Whenever we ask for software tools beyond compilers thay ask "Huh? Why
do you need that?"  They appear to think that labor is free, but
software tools are too expensive to tolerate.  We even have trouble
getting funding for debuggers other than the ones that come with
compilers, such as totalview.

We have a long history of love/hate relationships with preprocessors.

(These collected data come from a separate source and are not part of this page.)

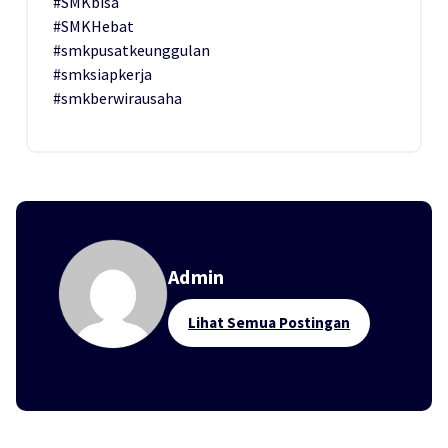
#SMKbisa
#SMKHebat
#smkpusatkeunggulan
#smksiapkerja
#smkberwirausaha
Admin
Lihat Semua Postingan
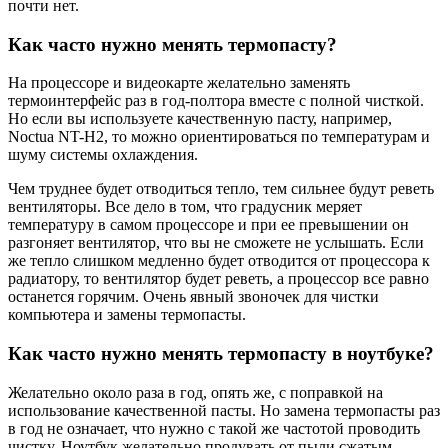
почти нет.
Как часто нужно менять термопасту?
На процессоре и видеокарте желательно заменять
термоинтерфейс раз в год-полтора вместе с полной чисткой.
Но если вы используете качественную пасту, например,
Noctua NT-H2, то можно ориентироваться по температурам и
шуму системы охлаждения.
Чем труднее будет отводиться тепло, тем сильнее будут реветь
вентиляторы. Все дело в том, что градусник меряет
температуру в самом процессоре и при ее превышении он
разгоняет вентилятор, что вы не сможете не услышать. Если
же тепло слишком медленно будет отводится от процессора к
радиатору, то вентилятор будет реветь, а процессор все равно
останется горячим. Очень явный звоночек для чистки
компьютера и замены термопасты.
Как часто нужно менять термопасту в ноутбуке?
Желательно около раза в год, опять же, с поправкой на
использование качественной пасты. Но замена термопасты раз
в год не означает, что нужно с такой же частотой проводить
чистку. Ноутбук желательно продувать от пыли сжатым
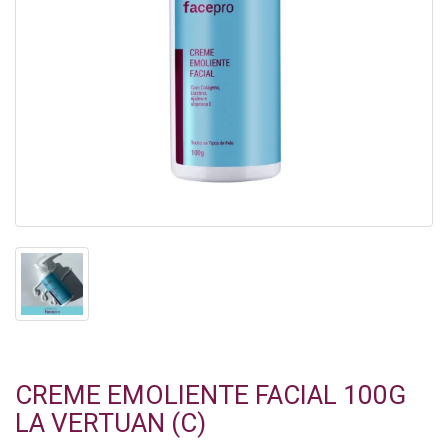
CREME EMOLIENTE FACIAL 100G
LA VERTUAN (C)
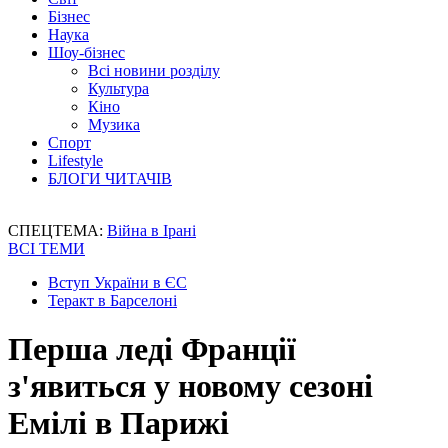
Бізнес
Наука
Шоу-бізнес
Всі новини розділу
Культура
Кіно
Музика
Спорт
Lifestyle
БЛОГИ ЧИТАЧІВ
СПЕЦТЕМА:
Війна в Ірані
ВСІ ТЕМИ
Вступ України в ЄС
Теракт в Барселоні
Перша леді Франції
з'явиться у новому сезоні
Емілі в Парижі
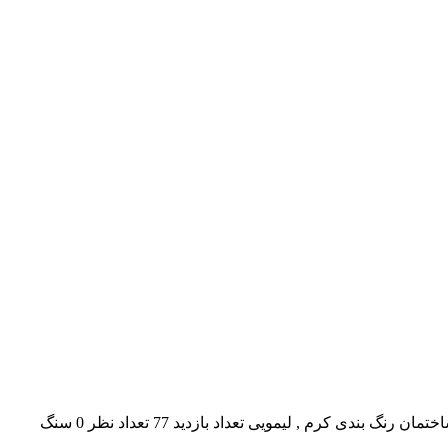
سنگ تراورتن زرد آبنوره قبلی بعدی نام سنگ سنگ تراورتن زرد آبنوره نوع سنگ تراورتن کاربرد جدول سنگی , درپوش , سنگ فرش , نمای ساختمان رنگ بندی کرم , لیمویی تعداد بازدید 77 تعداد نظر 0 سنگ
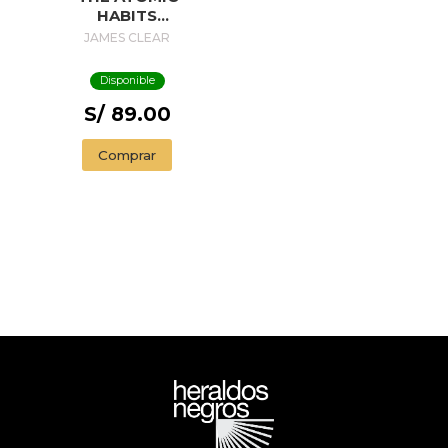
HABITS
WORKBOOK
JAMES CLEAR
Disponible
S/ 89.00
Comprar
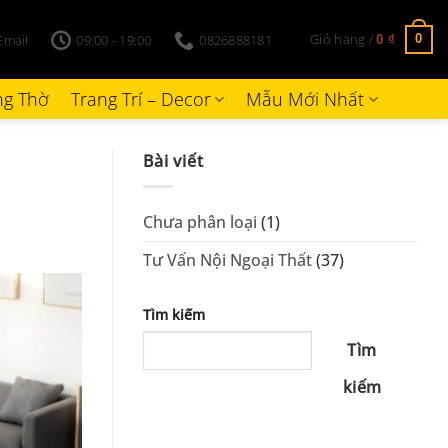
Giỏ hàng /
Email
09:00 - 19:00
0826888181
0
0
₫
g Thờ
Trang Trí – Decor
Mẫu Mới Nhất
Bài viết
Chưa phân loại
(1)
Tư Vấn Nội Ngoại Thất
(37)
Tìm kiếm
Tìm
kiếm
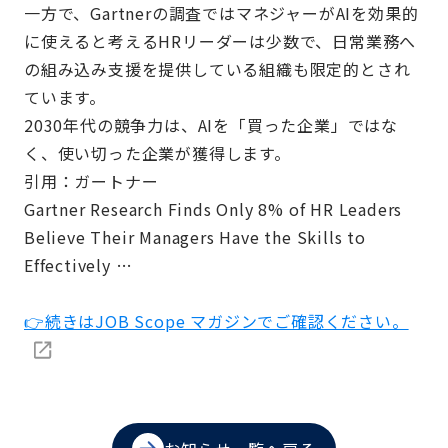
一方で、Gartnerの調査ではマネジャーがAIを効果的
に使えると考えるHRリーダーは少数で、日常業務へ
の組み込み支援を提供している組織も限定的とされ
ています。
2030年代の競争力は、AIを「買った企業」ではな
く、使い切った企業が獲得します。
引用：ガートナー
Gartner Research Finds Only 8% of HR Leaders
Believe Their Managers Have the Skills to
Effectively …
👉続きはJOB Scope マガジンでご確認ください。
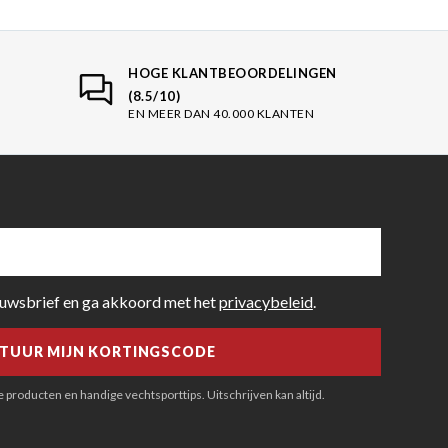
HOGE KLANTBEOORDELINGEN
(8.5/10)
EN MEER DAN 40.000 KLANTEN
euwsbrief en ga akkoord met het
privacybeleid
.
producten en handige vechtsporttips. Uitschrijven kan altijd.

It's not obvious they pay off.  We've developed and used some.  We've
bought some.  It's particularly frustrating that after buying an
apparently useful tool, and discovering bugs in it after a year or two,
the company is out of business.

> /Stan
> 
> -----Original Message-----
> From: j3-bounces at mailman.j3-fortran.org [mailto:j3-bounces at mailman.j3-fortran.org] On Behalf Of Van Snyder
> Sent: Wednesday, July 06, 2016 8:37 PM
> To: j3 at mailman.j3-fortran.org
> Subject: Re: (j3.2006) (SC22WG5.5755) RE: Units of measure
> 
> On Wed, 2016-07-06 at 16:35 +0000, Lionel, Steve wrote:
> > I didn't like the particular proposal, that it felt "too F77-like" and 
> > I didn't think it would solve the stated problem, but I don't remember 
> > details.
> 
> In 2004, there were two who didn't like the proposal, eight who liked it, and three who loved it.  Nobody said then why they didn't like it, and other than the vague "too F77 like" nobody has yet offered a reason for not liking it.  It's difficult to revise a proposal to answer objections that nobody will reveal.  That was supposed to be the purpose of N2112, but it's quite vague also.
> 
> Even though the sentiment was 11-2 favorable, somehow it got assessed to be as big a project as coarrays, even though essentially no code generation is involved, and what little is required is trivial.  It could be done by the front end, by the equivalent of inlining trivial one-line functions, long before the real code generator gets involved.
> 
> I'm curious what's "F77 like" about an attribute for a real variable.
> 
> It was designed explicitly to solve the stated problem, so I'm curious to know why it wouldn't.
> 
> The TS proposal, with all its details, is online.  It contains 14 pages of editorial changes.  The TS on ADDITIONAL features for coarrays contained 23 pages of editorial changes.  The TS on ADDITIONAL features for C interoperability contained 21 pages of editorial changes.
> 
> If your organization had lost $300 million due to a trivial software mistake that the programming language and its runtime could have caught or corrected automatically, would you roll over and play dead?  If you wasted two work weeks per year chasing problems that the programming language and its runtime could have caught or corrected automatically, would you roll over and play dead?